5. Discussion and Conclusions
In this study, we have proposed a method to automatically identify tweek signals from continuous VLF measurements. This method was developed based on image processing and machine learning algorithms and explicitly uses the YOLO-v5 model to identify the dispersive tail of the tweek signals. A post-tracing process is applied in order to reexamine the prediction results and depict the spectral peak of tweek signals, thereby providing the occurrence time, the modes, and the cutoff frequencies. Moreover, we have evaluated the performance of this method using randomly selected spectrogram images.
To check the effectiveness, this method has been employed to identify tweek signals from a testing set that consists of 2495 randomly selected spectrogram images. This method found 115 and 157 true positive cases for the first-order and first two-order-mode tweeks, respectively, corresponding to a precision of 92.0% and 97.5%. The recall was found to be 89.2% and 86.7% for the first-order and first two-order-mode tweeks, respectively. The time needed to process 10-s continuous VLF measurements with a cadence of 4 μs cadence was, on average, 6.5 s. With this level of precision and detection time, our method represents a reliable approach to identify tweek signals from continuous VLF measurements in real time.
Compared with previously proposed models for tweek detection [
34,
38], the detection accuracy of our method is largely improved, as well as the efficiency.
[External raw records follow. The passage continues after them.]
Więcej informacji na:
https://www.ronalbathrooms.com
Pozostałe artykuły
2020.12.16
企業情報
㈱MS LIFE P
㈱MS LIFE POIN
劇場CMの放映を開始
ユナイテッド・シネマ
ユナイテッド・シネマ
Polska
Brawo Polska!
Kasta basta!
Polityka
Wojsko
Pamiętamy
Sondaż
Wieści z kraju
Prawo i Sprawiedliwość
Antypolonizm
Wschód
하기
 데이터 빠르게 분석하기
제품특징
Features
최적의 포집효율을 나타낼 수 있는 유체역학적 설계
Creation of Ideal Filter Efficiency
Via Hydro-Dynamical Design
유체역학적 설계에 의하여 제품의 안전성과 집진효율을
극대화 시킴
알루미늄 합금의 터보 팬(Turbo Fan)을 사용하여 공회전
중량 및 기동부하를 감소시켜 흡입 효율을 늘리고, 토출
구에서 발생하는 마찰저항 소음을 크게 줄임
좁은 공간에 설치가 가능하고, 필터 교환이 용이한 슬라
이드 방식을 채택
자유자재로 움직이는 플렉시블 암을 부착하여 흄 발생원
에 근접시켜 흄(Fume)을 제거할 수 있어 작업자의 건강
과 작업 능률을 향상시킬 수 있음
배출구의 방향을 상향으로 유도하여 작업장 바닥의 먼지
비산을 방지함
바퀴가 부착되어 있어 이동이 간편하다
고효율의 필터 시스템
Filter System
The model of Zhou et al. [
34] utilized the traditional image processing method and the detection accuracy was 77.4%, compared to 92.0% for the present method (first-order mode tweeks). Although the model of Maslej-Krešňáková et al. [
38] was also built upon YOLO-v5, the detection accuracy and recall for the tweek signals were 58.0% and 56.0%. Note that this model is not particularly developed for tweek signals, but to distinguish between lightning sferics and tweeks. As such, this model utilized the entire lightning signal as the detection target, while we have only used the tweek tail as the detection target in this study. Therefore, the precision and recall rate of our model is notably improved. However, it is important to note that the performance of our method in detecting tweeks with higher-order modes could be limited if the energy density is too low and the pulse duration is too short. To further improve the accuracy of our method in identifying weak tweek signals is complicated and, thus, left for future studies.
Another advantage of our method is that it is adaptive for the detection of other types of VLF signatures. We have demonstrated the effectiveness of YOLO-v5 in detecting tweek signals in this study. One advantage of the ANNs module is that the physical model is unconstrained. After manually labeling the data, this method is also applicable to other types of VLF signals that are of critical importance in space physics research, for example, the chorus, hiss, and lightning-generated whistler waves [
35].
The Suizhou station has been operational since 2016, and we have collected more than 7 years of VLF data at this location. More recently, a VLF receiver has been deployed at the Great Wall station in Antarctica. Our next-step study is to apply the method explained in this manuscript and to build large datasets of tweek signals from the measurements in Suizhou and Antarctica, which is almost impossible to be accomplished manually. Such tweek datasets would be helpful for studies related to the D-region ionosphere and lightning discharge. Moreover, given the detection efficiency of our method, we plan on incorporating this method as a built-in feature in VLF receivers, with the goal of providing an estimate of the condition of the D-region ionosphere in real time.